> WHAT TO PRODUCE
Reproduce each line of the records below verbatim, from the first record through the last.

> TASK MATERIAL

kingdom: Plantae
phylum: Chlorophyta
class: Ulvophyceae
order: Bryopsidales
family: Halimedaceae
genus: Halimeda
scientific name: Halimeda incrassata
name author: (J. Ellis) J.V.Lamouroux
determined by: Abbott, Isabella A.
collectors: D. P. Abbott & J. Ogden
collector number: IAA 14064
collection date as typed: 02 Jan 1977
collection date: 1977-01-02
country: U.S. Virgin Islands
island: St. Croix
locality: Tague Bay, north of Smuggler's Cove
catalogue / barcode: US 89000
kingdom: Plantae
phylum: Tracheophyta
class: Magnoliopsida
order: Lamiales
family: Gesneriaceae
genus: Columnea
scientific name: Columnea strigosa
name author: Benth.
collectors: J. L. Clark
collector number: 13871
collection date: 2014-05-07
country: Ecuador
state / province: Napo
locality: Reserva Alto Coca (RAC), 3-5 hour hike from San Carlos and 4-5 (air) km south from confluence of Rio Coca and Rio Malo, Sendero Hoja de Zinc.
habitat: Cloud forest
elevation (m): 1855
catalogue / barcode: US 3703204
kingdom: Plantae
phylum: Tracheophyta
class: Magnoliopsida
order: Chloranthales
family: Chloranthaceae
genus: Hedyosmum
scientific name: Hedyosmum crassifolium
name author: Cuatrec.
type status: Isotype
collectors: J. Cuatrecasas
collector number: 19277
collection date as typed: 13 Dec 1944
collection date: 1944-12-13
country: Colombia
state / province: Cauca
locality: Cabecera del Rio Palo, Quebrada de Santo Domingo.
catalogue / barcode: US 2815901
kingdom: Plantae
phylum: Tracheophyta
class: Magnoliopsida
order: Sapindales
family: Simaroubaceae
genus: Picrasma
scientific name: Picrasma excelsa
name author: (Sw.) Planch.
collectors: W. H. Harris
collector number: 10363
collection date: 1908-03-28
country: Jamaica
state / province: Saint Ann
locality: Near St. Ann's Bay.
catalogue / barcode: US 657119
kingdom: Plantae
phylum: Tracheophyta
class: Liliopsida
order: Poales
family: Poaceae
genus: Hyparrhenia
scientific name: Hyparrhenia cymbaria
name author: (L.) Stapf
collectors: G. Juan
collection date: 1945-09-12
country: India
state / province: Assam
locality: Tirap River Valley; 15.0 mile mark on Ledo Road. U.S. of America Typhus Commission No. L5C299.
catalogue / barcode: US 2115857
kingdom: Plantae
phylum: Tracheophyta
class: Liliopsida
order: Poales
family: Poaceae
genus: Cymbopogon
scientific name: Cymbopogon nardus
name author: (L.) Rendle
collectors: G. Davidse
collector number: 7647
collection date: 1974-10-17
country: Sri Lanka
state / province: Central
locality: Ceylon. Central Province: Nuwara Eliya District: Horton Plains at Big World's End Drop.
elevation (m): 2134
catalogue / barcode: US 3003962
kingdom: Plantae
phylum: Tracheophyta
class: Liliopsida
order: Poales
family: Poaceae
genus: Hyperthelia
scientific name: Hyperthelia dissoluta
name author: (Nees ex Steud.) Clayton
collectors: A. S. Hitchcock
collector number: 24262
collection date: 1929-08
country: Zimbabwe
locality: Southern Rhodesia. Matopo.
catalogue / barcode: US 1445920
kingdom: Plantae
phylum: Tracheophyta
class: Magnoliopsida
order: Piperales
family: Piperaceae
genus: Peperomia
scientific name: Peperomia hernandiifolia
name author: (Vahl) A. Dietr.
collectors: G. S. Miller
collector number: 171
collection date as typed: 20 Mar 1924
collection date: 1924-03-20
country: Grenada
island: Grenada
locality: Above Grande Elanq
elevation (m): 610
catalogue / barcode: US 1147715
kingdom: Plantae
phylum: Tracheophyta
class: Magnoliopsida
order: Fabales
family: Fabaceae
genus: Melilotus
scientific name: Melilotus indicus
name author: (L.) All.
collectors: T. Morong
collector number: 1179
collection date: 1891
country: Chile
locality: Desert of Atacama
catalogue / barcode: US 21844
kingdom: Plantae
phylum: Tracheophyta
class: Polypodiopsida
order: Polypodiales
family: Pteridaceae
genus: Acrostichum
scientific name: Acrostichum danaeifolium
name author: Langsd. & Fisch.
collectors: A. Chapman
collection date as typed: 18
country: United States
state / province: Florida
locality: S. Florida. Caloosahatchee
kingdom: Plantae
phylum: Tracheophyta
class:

> CORRECT RESULT
kingdom: Plantae
phylum: Chlorophyta
class: Ulvophyceae
order: Bryopsidales
family: Halimedaceae
genus: Halimeda
scientific name: Halimeda incrassata
name author: (J. Ellis) J.V.Lamouroux
determined by: Abbott, Isabella A.
collectors: D. P. Abbott & J. Ogden
collector number: IAA 14064
collection date as typed: 02 Jan 1977
collection date: 1977-01-02
country: U.S. Virgin Islands
island: St. Croix
locality: Tague Bay, north of Smuggler's Cove
catalogue / barcode: US 89000
kingdom: Plantae
phylum: Tracheophyta
class: Magnoliopsida
order: Lamiales
family: Gesneriaceae
genus: Columnea
scientific name: Columnea strigosa
name author: Benth.
collectors: J. L. Clark
collector number: 13871
collection date: 2014-05-07
country: Ecuador
state / province: Napo
locality: Reserva Alto Coca (RAC), 3-5 hour hike from San Carlos and 4-5 (air) km south from confluence of Rio Coca and Rio Malo, Sendero Hoja de Zinc.
habitat: Cloud forest
elevation (m): 1855
catalogue / barcode: US 3703204
kingdom: Plantae
phylum: Tracheophyta
class: Magnoliopsida
order: Chloranthales
family: Chloranthaceae
genus: Hedyosmum
scientific name: Hedyosmum crassifolium
name author: Cuatrec.
type status: Isotype
collectors: J. Cuatrecasas
collector number: 19277
collection date as typed: 13 Dec 1944
collection date: 1944-12-13
country: Colombia
state / province: Cauca
locality: Cabecera del Rio Palo, Quebrada de Santo Domingo.
catalogue / barcode: US 2815901
kingdom: Plantae
phylum: Tracheophyta
class: Magnoliopsida
order: Sapindales
family: Simaroubaceae
genus: Picrasma
scientific name: Picrasma excelsa
name author: (Sw.) Planch.
collectors: W. H. Harris
collector number: 10363
collection date: 1908-03-28
country: Jamaica
state / province: Saint Ann
locality: Near St. Ann's Bay.
catalogue / barcode: US 657119
kingdom: Plantae
phylum: Tracheophyta
class: Liliopsida
order: Poales
family: Poaceae
genus: Hyparrhenia
scientific name: Hyparrhenia cymbaria
name author: (L.) Stapf
collectors: G. Juan
collection date: 1945-09-12
country: India
state / province: Assam
locality: Tirap River Valley; 15.0 mile mark on Ledo Road. U.S. of America Typhus Commission No. L5C299.
catalogue / barcode: US 2115857
kingdom: Plantae
phylum: Tracheophyta
class: Liliopsida
order: Poales
family: Poaceae
genus: Cymbopogon
scientific name: Cymbopogon nardus
name author: (L.) Rendle
collectors: G. Davidse
collector number: 7647
collection date: 1974-10-17
country: Sri Lanka
state / province: Central
locality: Ceylon. Central Province: Nuwara Eliya District: Horton Plains at Big World's End Drop.
elevation (m): 2134
catalogue / barcode: US 3003962
kingdom: Plantae
phylum: Tracheophyta
class: Liliopsida
order: Poales
family: Poaceae
genus: Hyperthelia
scientific name: Hyperthelia dissoluta
name author: (Nees ex Steud.) Clayton
collectors: A. S. Hitchcock
collector number: 24262
collection date: 1929-08
country: Zimbabwe
locality: Southern Rhodesia. Matopo.
catalogue / barcode: US 1445920
kingdom: Plantae
phylum: Tracheophyta
class: Magnoliopsida
order: Piperales
family: Piperaceae
genus: Peperomia
scientific name: Peperomia hernandiifolia
name author: (Vahl) A. Dietr.
collectors: G. S. Miller
collector number: 171
collection date as typed: 20 Mar 1924
collection date: 1924-03-20
country: Grenada
island: Grenada
locality: Above Grande Elanq
elevation (m): 610
catalogue / barcode: US 1147715
kingdom: Plantae
phylum: Tracheophyta
class: Magnoliopsida
order: Fabales
family: Fabaceae
genus: Melilotus
scientific name: Melilotus indicus
name author: (L.) All.
collectors: T. Morong
collector number: 1179
collection date: 1891
country: Chile
locality: Desert of Atacama
catalogue / barcode: US 21844
kingdom: Plantae
phylum: Tracheophyta
class: Polypodiopsida
order: Polypodiales
family: Pteridaceae
genus: Acrostichum
scientific name: Acrostichum danaeifolium
name author: Langsd. & Fisch.
collectors: A. Chapman
collection date as typed: 18
country: United States
state / province: Florida
locality: S. Florida. Caloosahatchee
kingdom: Plantae
phylum: Tracheophyta
class:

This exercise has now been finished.